An Alternative to FLOPS Regularization to Effectively Productionize SPLADE-Doc
Aldo Porco, Dhruv Mehra, Igor Malioutov, Karthik Radhakrishnan, Moniba Keymanesh, Daniel Preoţiuc-Pietro, Sean MacAvaney, Pengxiang Cheng
TL;DR
The paper tackles the latency bottleneck in Learned Sparse Retrieval (LSR) models like SPLADE-Doc caused by high-frequency terms that produce long posting lists. It introduces DF-FLOPS, a cross-term regularization that augments FLOPS by weighting each term according to its document frequency, using $\ell_{DF-FLOPS} = \sum_{t \in V} ( \frac{w_t}{N} \sum_{i = 1}^{N} r_{i,t} )^2$ with $w_t = \mathrm{activ}(\frac{DF_t}{|C|})$, where $DF_t$ is a corpus-wide frequency estimate updated periodically during training. Applied to SPLADE-Doc, DF-FLOPS reduces the prevalence of high-DF tokens and dramatically lowers retrieval latency (roughly 10x faster than FLOPS baselines) while maintaining in-domain effectiveness (small MRR@10 drop) and often improving cross-domain performance on BEIR. The approach yields production-ready sparsity by enabling selective inclusion of salient high-frequency terms, achieving BM25-like latency with competitive effectiveness and showing strong potential for real-world deployment of LSR in search engines.
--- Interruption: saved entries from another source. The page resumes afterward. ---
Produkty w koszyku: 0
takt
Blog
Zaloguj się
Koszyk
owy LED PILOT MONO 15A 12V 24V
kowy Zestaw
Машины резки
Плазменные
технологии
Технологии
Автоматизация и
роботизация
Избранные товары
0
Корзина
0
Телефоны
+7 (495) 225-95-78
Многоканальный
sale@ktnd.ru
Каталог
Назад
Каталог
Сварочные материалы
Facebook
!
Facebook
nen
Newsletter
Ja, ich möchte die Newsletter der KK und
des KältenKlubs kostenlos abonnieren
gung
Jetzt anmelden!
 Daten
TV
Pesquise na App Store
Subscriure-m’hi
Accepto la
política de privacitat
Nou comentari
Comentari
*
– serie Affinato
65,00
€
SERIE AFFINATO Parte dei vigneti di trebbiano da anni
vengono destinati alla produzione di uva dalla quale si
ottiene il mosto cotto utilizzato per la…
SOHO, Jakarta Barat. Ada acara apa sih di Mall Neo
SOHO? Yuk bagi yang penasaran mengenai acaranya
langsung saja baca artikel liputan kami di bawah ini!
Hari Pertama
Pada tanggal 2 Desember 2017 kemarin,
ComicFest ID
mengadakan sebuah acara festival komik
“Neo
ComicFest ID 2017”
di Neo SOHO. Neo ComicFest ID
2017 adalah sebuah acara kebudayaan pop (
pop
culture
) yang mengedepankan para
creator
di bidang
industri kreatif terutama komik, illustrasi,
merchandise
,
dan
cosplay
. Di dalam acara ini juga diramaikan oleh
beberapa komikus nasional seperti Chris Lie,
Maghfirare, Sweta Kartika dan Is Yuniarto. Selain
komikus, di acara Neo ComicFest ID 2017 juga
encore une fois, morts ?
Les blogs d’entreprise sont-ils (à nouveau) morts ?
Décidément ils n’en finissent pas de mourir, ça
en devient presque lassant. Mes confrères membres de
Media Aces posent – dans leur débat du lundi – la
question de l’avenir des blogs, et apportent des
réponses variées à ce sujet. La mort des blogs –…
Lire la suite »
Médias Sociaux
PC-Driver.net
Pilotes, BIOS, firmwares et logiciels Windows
Future work may explore alternative DF estimation strategies and additional SPLADE variants.
Abstract
Learned Sparse Retrieval (LSR) models encode text as weighted term vectors, which need to be sparse to leverage inverted index structures during retrieval. SPLADE, the most popular LSR model, uses FLOPS regularization to encourage vector sparsity during training. However, FLOPS regularization does not ensure sparsity among terms - only within a given query or document. Terms with very high Document Frequencies (DFs) substantially increase latency in production retrieval engines, such as Apache Solr, due to their lengthy posting lists. To address the issue of high DFs, we present a new variant of FLOPS regularization: DF-FLOPS. This new regularization technique penalizes the usage of high-DF terms, thereby shortening posting lists and reducing retrieval latency. Unlike other inference-time sparsification methods, such as stopword removal, DF-FLOPS regularization allows for the selective inclusion of high-frequency terms in cases where the terms are truly salient. We find that DF-FLOPS successfully reduces the prevalence of high-DF terms and lowers retrieval latency (around 10x faster) in a production-grade engine while maintaining effectiveness both in-domain (only a 2.2-point drop in MRR@10) and cross-domain (improved performance in 12 out of 13 tasks on which we tested). With retrieval latencies on par with BM25, this work provides an important step towards making LSR practical for deployment in production-grade search engines.